それに合わせたのかどうかはわからないが、みすず書房から刊行された本を読み、そこからの派生で学生時代に一度読んだことがあった関連書籍を2冊続けて手に取った。
丁度そんな折だったから、堀和恵さんのこの本が書評サイト本が好き!の献本にあがってきたとき、読みたい!と手を挙げることを躊躇した。

九津見房子は、戦前の日本において社会主義運動と女性解放運動に大きな影響を与えた赤瀾会の設立メンバーの一人で、のちに三・一五の大弾圧により投獄され、ようやく刑期を終えて出獄したと思いきや、今度はゾルゲ事件に関わって再逮捕、獄中で終戦を迎えたという経歴の持ち主だ。

とても頭のいい人だったと思うのだが、ずば抜けた行動力の持ち主でもあり、情に厚く、多くの若者達から「おばさん」と親しまれた一方で、自分にとても厳しい人だったようで、なんにつけても言い訳をしなかったという。
誰かの迷惑になることを畏れてもいたのだろう、戦後も多くを語らず、メモの類いも一切残さなかった。
そんなわけだから、既刊の本で読んだ本以上のことが、この新刊に書いてあるとは思えなかったのだ。
けれども、これはあの管野須賀子の本を書いた堀さんの著作だ。たとえ同じ資料からであっても、読み解く者の問題意識によって、明らかになるものもあるかもしれないと思い直して、手に取ってみることにした。

ページをめくってみてまず驚く。
神楽坂にあるあのレトロな雰囲気の喫茶店「トンボロ」でのインタビューシーンから始まっていたのだ。
もう随分昔のことだが知り合いに連れられて「トンボロ」に行ったことがある。
まさかあの建物が、かつて九津見房子が暮らしていた家だったとは!
全く知らなかったのだが、案内してくれたあの人は、そのことを知っていたのだろうか?

そしてまたその「トンボロ」で、著者が会っていたのが、かつて九津見とその家に住んだことがあるという、お孫さんたちだということにも驚く。

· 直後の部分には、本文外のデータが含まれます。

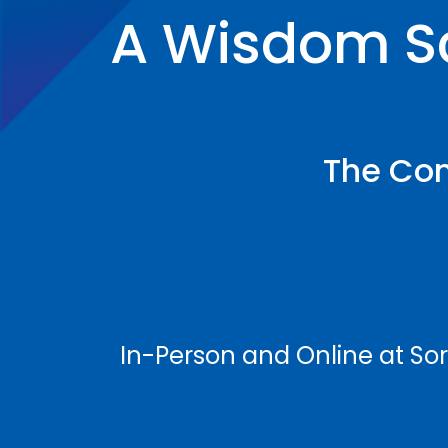
A Wisdom S
The Con
In-Person and Online at So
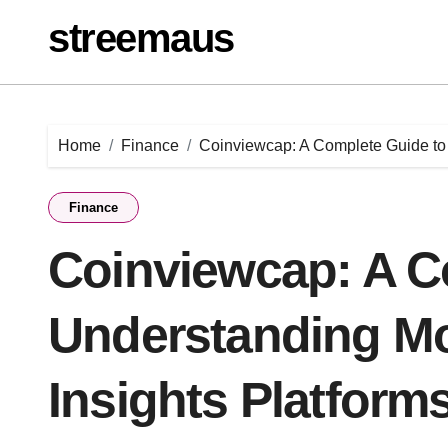
Skip
streemaus
to
content
Home
Finance
Coinviewcap: A Complete Guide to 
Finance
Coinviewcap: A C
Understanding M
Insights Platform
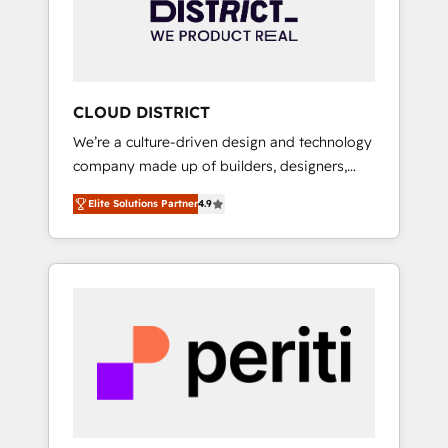
部・グループ会社・部門が分立する組織で、デ
ータと業務プロセスのサイロ化を、CRMを軸と
した全社共通基盤に再構築します。意思決定
者・PMO・現場担当者に並走します。 1️⃣
HubSpot導入・活用支援 顧客データの一元化か
CLOUD DISTRICT
ら、GTMの見える化・自動化まで。全Hub統合
We’re a culture-driven design and technology
運用、データ品質設計、グループ横断のCRM統
company made up of builders, designers,
合に対応します。 2️⃣ AIエージェント組織構築
and big thinkers. We blend strategy, design,
営業・マーケティング業務の一部をAIが自律実
Elite Solutions Partner
4.9
and development—always fueled by curiosity
行する組織への移行を設計・実装。Breeze・
—to turn ideas, opportunities, and challenges
Claude等をHubSpotと連携させ、役割定義・運
into meaningful experiences. To us,
用ルール・成果指標まで含めて設計します。 3️⃣
technology is more than just code; it’s about
全社DX × AI推進のPMO伴走支援 複数部門をま
creating things that are useful, cool, and—
たぐDX×AI変革を、構想から実装・定着まで
most importantly—simple. That’s why we lean
PMOとして主導。「設定の代行ではなく、設計
into bold ideas and shape them into
の責任」を引き受け、部門横断の統合・浸透・
thoughtful products and strategies that
変革管理を実行します。 ▸ CMS戦略設計・構
actually make a difference.
築：リード獲得・CVR・SEOを前提にした情報
設計・導線設計・テンプレート設計をContent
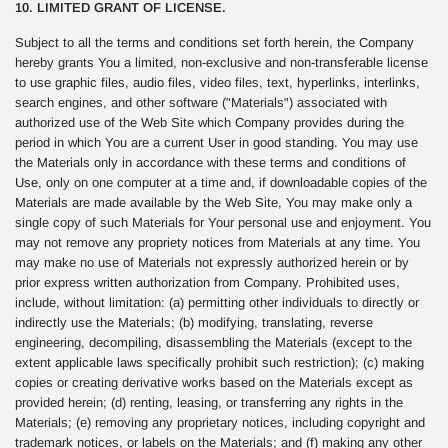
10. LIMITED GRANT OF LICENSE.
Subject to all the terms and conditions set forth herein, the Company
hereby grants You a limited, non-exclusive and non-transferable license
to use graphic files, audio files, video files, text, hyperlinks, interlinks,
search engines, and other software ("Materials") associated with
authorized use of the Web Site which Company provides during the
period in which You are a current User in good standing. You may use
the Materials only in accordance with these terms and conditions of
Use, only on one computer at a time and, if downloadable copies of the
Materials are made available by the Web Site, You may make only a
single copy of such Materials for Your personal use and enjoyment. You
may not remove any propriety notices from Materials at any time. You
may make no use of Materials not expressly authorized herein or by
prior express written authorization from Company. Prohibited uses,
include, without limitation: (a) permitting other individuals to directly or
indirectly use the Materials; (b) modifying, translating, reverse
engineering, decompiling, disassembling the Materials (except to the
extent applicable laws specifically prohibit such restriction); (c) making
copies or creating derivative works based on the Materials except as
provided herein; (d) renting, leasing, or transferring any rights in the
Materials; (e) removing any proprietary notices, including copyright and
trademark notices, or labels on the Materials; and (f) making any other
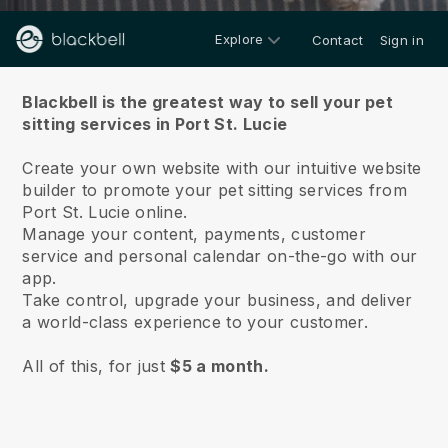
Explore
Contact
Sign in
About us
Blackbell is the greatest way to sell your pet
sitting services in Port St. Lucie
Create your own website with our intuitive website
builder to promote your pet sitting services from
Port St. Lucie online.
Manage your content, payments, customer
service and personal calendar on-the-go with our
app.
Take control, upgrade your business, and deliver
a world-class experience to your customer.
All of this, for just
$5 a month.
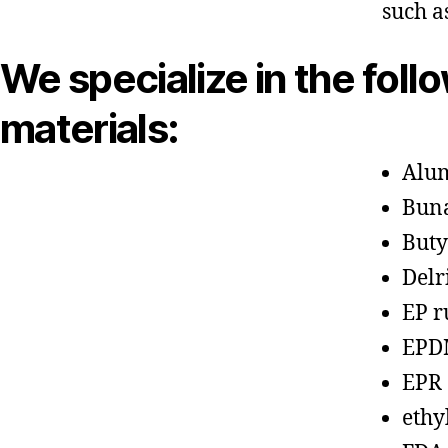
such a
We specialize in the foll
materials:
Alu
Bun
Buty
Delr
EP r
EPD
EPR
ethy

そうか、戦後印刷所を営んでいた九津見が印刷物を積んだリヤカーを引いて登ったというのは、あの神楽坂なのかと、今までになく親近感を覚えながら続きを読み始めた。

この本もやはり依拠しているのは 牧瀬菊枝氏による聞き書きの『暦』と、 九津見の長女一燈子さんの『母と私』で、引用されている部分はもちろん、紹介されるエピソードの多くも前出の2冊からの抜粋だ。
他に資料がない以上、それは仕方がないことで、そもそも九津見関連の本を4冊も続けて読むという物好きな読者はそうそういないと思われるし、そこは問題にすべき点ではないのだろう。

『暦』と『母と私』のそれぞれのエピソードをつなぎあわせただけでなく、所々に社会背景などのわかりやすい説明を加えながら紹介してもくれるので、もし誰かに「九津見房子について書かれた本をどれか1冊だけ読むとしたら?」と問われたなら、私はこの本をお薦めしたい。

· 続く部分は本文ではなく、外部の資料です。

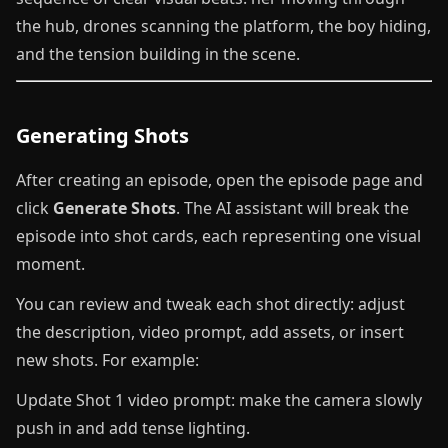
the hub, drones scanning the platform, the boy hiding,
and the tension building in the scene.
Generating Shots
After creating an episode, open the episode page and
click
Generate Shots
. The AI assistant will break the
episode into shot cards, each representing one visual
moment.
You can review and tweak each shot directly: adjust
the description, video prompt, add assets, or insert
new shots. For example:
Update Shot 1 video prompt: make the camera slowly
push in and add tense lighting.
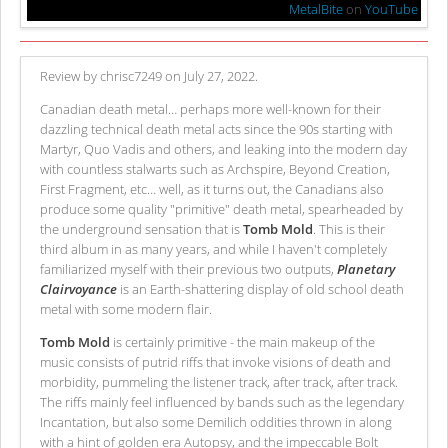
MetalBite
on
YouTube
Review by chrisc7249 on July 27, 2022.
Canadian death metal… perhaps more well-known for their
dazzling technical death metal acts since the 90s starting with
Martyr, Quo Vadis and others, and leaking into the modern day
with countless stalwarts such as Archspire, Beyond Creation,
First Fragment, etc… well, as it turns out, the Canadians also
produce some quality "primitive" death metal, spearheaded by
the underground sensation that is
Tomb Mold
. This is their
third album in as many years, and while I haven't completely
familiarized myself with their previous two outputs,
Planetary
Clairvoyance
is an Earth-shattering display of old school death
metal with some modern flair.
Tomb Mold
is certainly primitive - the main makeup of the
music consists of putrid riffs that invoke visions of death and
morbidity, pummeling the listener track, after track, after track.
The riffs mainly feel influenced by bands such as the legendary
Incantation, but also some Demilich oddities thrown in along
with a hint of golden era Autopsy, and the impeccable Bolt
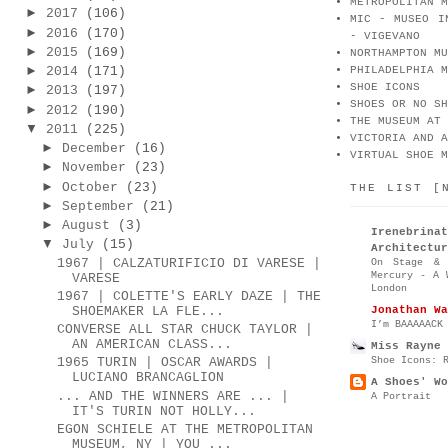
METROPOLITAN M
►
2017
(106)
MIC - MUSEO I
►
2016
(170)
- VIGEVANO
►
2015
(169)
NORTHAMPTON MU
►
2014
(171)
PHILADELPHIA M
SHOE ICONS
►
2013
(197)
SHOES OR NO SH
►
2012
(190)
THE MUSEUM AT 
▼
2011
(225)
VICTORIA AND A
►
December
(16)
VIRTUAL SHOE M
►
November
(23)
►
October
(23)
THE LIST [
►
September
(21)
►
August
(3)
Irenebr
▼
July
(15)
Architectur
1967 | CALZATURIFICIO DI VARESE |
On Stage & 
Mercury - A 
VARESE
London
1967 | COLETTE'S EARLY DAZE | THE
Jonathan Wa
SHOEMAKER LA FLE...
I’m BAAAAACK
CONVERSE ALL STAR CHUCK TAYLOR |
AN AMERICAN CLASS...
Miss Rayne 
Shoe Icons: 
1965 TURIN | OSCAR AWARDS |
LUCIANO BRANCAGLION
A Shoes' Wo
... AND THE WINNERS ARE ... |
A Portrait
IT'S TURIN NOT HOLLY...
EGON SCHIELE AT THE METROPOLITAN
MUSEUM, NY | YOU ...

もっともコレを読んだらもう、他の本を読まなくてもいいという訳ではなく、みすずの本には資料的価値があると思うし、『暦』や『母と私』には、語り手のためらいを含めた息づかいが感じられもするので、興味と機会があればぜひ、それらも手に取ってみて欲しい。

私がこの本をお薦めするもうひとつの理由は、この本にはこれまでの本には書かれていなかった事柄がいくつも紹介されている点にある。

それはすなわち、著者が実際にゆかりある人たちを訪ねて取材した成果とも言うべきもので、『母と私』でさらりと触れられていることの裏にあったエピソードや、母と娘のその後の話、九津見のもう一人の娘慈雨子さんとその家族のこと、さらには、獄中で「転向」し、戦後は九津見の思想とは相反する方向に廻って活動していた夫三田村氏との生活に関するあれこれでもあって、そうしたあれやこれやが私の中の九津見像をより鮮明なものに肉付けしてくれもした。

人様は、思想のために親を泣かせて来たとおっしゃいますが、私は子どもを泣かせて来ましたからね。娑婆へ帰れましたら、こんどは子どもに孝行させてもらいます。」獄中で知り合った作家の山代巴に九津見は何度もそう言っていたという。

そしておそらくその言葉通りに、戦後は子どもたち、孫たちのために、自分の心の一部を犠牲にしてでも、必死に生きぬいたのであろう。

子どもを犠牲にしてまでも自分の信念を貫いた戦前戦中、かつて同じ志をもって活動していた仲間たちからも、親しくつきあっていた友人たちからも、厳しい目を向けられる側面があった戦後の生活、九津見の生き方は常に、誰か彼かから非難を浴びてきた。

それはまた九津見が女であり、母であったが故にことさら厳しく向けられた非難でもあったようにも思われる。

それでも、私たちが今、享受している女性の参政権も、働く者の権利の多くも、様々なものを犠牲にして声を上げた人々の活動の上に築かれてきたものであることは確かで、翻って、私たちは後世の人々になにを残すことができるのかということが問われてもいる。

そうではあるけれども、この本を読み終えたとき、母と多くの苦労をともにし、その母を支え続けた娘の一燈子さんが、家族に囲まれて幸せな生涯を送ったことを知って、私は胸をなで下ろしたのだった。